> Listed entries:

--- START ---

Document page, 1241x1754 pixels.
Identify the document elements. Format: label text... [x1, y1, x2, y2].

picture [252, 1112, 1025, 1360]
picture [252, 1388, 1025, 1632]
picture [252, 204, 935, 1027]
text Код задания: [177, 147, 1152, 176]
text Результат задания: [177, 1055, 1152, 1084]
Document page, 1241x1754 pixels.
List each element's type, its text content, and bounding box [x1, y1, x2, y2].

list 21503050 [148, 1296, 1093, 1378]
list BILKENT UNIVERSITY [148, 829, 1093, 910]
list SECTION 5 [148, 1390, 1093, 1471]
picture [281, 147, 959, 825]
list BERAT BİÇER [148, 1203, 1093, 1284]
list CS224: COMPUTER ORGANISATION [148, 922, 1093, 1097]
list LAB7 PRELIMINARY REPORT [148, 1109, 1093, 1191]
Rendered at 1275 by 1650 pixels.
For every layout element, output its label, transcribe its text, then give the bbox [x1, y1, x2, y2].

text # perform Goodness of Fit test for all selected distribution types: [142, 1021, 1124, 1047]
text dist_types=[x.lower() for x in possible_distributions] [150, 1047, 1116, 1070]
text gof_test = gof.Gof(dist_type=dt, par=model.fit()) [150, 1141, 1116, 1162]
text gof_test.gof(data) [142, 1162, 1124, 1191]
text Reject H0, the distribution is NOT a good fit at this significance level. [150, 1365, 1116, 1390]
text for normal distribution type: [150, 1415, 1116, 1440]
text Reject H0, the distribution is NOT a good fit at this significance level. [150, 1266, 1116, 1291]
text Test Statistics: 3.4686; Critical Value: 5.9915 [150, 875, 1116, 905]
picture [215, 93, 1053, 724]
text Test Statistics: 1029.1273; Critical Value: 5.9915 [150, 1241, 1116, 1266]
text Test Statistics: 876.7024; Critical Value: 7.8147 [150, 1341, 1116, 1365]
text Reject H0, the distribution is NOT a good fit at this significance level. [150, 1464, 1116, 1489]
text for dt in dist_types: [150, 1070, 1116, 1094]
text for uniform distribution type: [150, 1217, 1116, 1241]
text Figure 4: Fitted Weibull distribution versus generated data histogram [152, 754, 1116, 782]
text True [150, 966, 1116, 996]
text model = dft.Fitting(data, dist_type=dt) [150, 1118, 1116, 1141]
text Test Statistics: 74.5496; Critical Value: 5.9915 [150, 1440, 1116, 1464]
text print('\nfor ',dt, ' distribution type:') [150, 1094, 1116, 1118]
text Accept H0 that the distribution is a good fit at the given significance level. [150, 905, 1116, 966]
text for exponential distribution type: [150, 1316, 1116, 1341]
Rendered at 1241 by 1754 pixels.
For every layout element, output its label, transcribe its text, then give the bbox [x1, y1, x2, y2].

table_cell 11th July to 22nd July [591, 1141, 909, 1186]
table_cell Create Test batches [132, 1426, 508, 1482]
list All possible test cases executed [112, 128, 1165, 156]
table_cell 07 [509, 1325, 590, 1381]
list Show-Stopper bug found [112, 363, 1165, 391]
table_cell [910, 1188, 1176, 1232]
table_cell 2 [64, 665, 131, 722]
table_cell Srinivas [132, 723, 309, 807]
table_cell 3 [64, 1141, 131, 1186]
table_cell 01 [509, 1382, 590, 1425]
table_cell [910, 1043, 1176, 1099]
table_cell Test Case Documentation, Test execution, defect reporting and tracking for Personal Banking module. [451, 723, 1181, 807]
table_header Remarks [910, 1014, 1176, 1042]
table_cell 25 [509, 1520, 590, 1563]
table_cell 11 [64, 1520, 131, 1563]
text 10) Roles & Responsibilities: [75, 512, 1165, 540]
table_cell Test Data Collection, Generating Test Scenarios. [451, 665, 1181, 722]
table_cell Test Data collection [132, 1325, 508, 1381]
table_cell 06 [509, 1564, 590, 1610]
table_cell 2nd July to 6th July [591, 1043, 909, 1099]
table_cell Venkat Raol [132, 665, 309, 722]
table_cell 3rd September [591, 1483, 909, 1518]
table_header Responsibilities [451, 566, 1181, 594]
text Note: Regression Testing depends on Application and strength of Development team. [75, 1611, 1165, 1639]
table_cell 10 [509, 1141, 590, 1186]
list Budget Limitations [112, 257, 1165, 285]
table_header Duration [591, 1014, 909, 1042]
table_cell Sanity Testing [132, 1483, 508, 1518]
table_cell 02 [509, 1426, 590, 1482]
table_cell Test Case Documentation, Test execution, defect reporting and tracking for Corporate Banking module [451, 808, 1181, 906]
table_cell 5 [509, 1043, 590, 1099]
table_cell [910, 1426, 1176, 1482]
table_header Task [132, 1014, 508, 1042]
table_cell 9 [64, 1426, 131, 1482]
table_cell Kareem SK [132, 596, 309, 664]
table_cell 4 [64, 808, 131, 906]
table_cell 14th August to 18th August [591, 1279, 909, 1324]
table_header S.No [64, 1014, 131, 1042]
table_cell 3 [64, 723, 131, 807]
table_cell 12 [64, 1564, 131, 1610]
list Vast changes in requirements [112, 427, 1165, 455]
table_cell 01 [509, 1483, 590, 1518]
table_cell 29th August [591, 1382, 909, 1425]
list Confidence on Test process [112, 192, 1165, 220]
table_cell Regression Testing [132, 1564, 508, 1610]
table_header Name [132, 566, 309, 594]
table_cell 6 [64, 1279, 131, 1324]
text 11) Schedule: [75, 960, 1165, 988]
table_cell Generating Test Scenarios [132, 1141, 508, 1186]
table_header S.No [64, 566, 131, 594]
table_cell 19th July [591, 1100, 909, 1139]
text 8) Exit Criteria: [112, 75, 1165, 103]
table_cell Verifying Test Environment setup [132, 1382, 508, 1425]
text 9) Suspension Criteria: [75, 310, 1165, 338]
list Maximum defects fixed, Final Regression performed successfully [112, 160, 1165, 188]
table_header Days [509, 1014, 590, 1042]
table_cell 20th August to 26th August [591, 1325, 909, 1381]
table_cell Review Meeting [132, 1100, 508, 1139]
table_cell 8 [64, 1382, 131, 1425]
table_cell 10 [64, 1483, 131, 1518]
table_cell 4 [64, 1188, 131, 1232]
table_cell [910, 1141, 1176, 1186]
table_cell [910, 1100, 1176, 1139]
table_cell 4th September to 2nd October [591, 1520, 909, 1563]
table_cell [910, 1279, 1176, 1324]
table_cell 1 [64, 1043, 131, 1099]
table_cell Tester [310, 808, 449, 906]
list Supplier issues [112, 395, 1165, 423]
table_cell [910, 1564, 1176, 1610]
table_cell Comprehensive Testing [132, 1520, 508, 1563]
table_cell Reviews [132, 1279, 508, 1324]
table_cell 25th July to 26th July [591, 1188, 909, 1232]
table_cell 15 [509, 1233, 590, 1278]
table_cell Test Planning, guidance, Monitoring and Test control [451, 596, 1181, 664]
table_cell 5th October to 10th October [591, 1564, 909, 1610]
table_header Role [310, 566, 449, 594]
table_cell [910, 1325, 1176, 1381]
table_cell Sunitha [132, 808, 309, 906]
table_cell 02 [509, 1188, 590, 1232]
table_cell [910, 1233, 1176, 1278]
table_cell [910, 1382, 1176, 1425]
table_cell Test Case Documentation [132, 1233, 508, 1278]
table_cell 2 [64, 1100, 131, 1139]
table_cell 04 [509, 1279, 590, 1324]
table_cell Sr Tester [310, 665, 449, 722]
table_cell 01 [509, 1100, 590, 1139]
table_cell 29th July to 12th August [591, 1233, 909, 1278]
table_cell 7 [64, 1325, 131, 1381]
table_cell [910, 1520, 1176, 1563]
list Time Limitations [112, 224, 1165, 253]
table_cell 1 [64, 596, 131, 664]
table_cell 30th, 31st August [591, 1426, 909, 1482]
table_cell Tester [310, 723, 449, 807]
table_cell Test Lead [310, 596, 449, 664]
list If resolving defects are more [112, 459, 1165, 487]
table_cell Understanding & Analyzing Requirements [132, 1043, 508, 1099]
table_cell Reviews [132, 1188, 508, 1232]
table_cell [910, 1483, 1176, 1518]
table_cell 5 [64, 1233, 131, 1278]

--- END ---

> Exercise: The lines you need are those holding the word "Value"; copy each of them from the material above.

> Expected output:
text Test Statistics: 3.4686; Critical Value: 5.9915 [150, 875, 1116, 905]
text Test Statistics: 1029.1273; Critical Value: 5.9915 [150, 1241, 1116, 1266]
text Test Statistics: 876.7024; Critical Value: 7.8147 [150, 1341, 1116, 1365]
text Test Statistics: 74.5496; Critical Value: 5.9915 [150, 1440, 1116, 1464]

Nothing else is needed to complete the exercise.